1 - Le Mercosur, déjà le principal fournisseur de viande bovine de l'UE

Les quatre pays du Mercosur sont dans le « top 10 » des exportateurs mondiaux, le Brésil étant redevenu le n°1 mondial l'an passé. En 2018, les quatre principaux membres du Mercosur ont produit environ 13,3 millions de téc, soit un quart de la production mondiale. Sur cette production, environ 3,2 millions de téc ont été exportées, ce qui représente un tiers des échanges mondiaux de viande bovine.

L'Union Européenne est désormais un marché très minoritaire en volume dans l'ensemble des exportations de viandes bovines du Mercosur, surtout depuis l'ouverture du marché chinois. Mais il n'en reste pas moins un marché primordial en valeur. Le Brésil est ainsi le premier fournisseur de l'UE devant l'Uruguay et l'Argentine. Comparativement aux envois à travers le monde où la viande bovine congelée domine, la part de viande réfrigérée est bien plus importante à destination de l'Union Européenne, et croissante depuis quelques années.

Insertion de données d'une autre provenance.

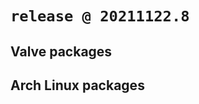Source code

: 
`release @ 20211122.8`
======================

Valve packages
--------------

Arch Linux packages
-------------------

Sauf circonstances très particulières, comme fin 2015, la viande bovine produite au Mercosur est systématiquement beaucoup moins chère au stade entrée abattoir qu'en UE.

En moyenne sur 2018, les prix à la production des mâles finis pratiqués aux Brésil (2,12 €/kgéc) et en Argentine (2,17 €/kgéc) était inférieurs de plus de 40% par rapport aux prix du JB R3 européen (3,75 €/kgéc).

Au-delà du différentiel en terme de standard et de coût de production (matériel, main d'œuvre, foncier...), les effets de conversion des monnaies, en particulier depuis 2014 et 2015 avec la dépréciation du peso argentin et du réal brésilien, boostent fortement l'attractivité des viandes du Mercosur sur le marché international.

Plusieurs régimes tarifaires s'appliquent aujourd'hui, avant même l'entrée en vigueur de l'accord UE-Mercosur, à la viande bovine importée en UE depuis le Mercosur (voir tableau)

Aujourd'hui, l'essentiel de la viande bovine (hors préparations) importée en UE entre à droit de douane réduit ou nul. Si la segmentation du contingent Hilton permet de suivre les flux par pays, ce n'est pas le cas pour les contingents « Panel hormone » et GATT. Une estimation a été réalisée à partir des données des opérateurs. Ainsi, hors préparations, on estime que 80 % de la viande bovine expédiée depuis le Mercosur vers l'UE entre via un contingent tarifaire. Il n'y aurait qu'environ 35 à 45 ktéc de viande bovine désossée réfrigérée selon les années à être importée en supportant les droits NPF.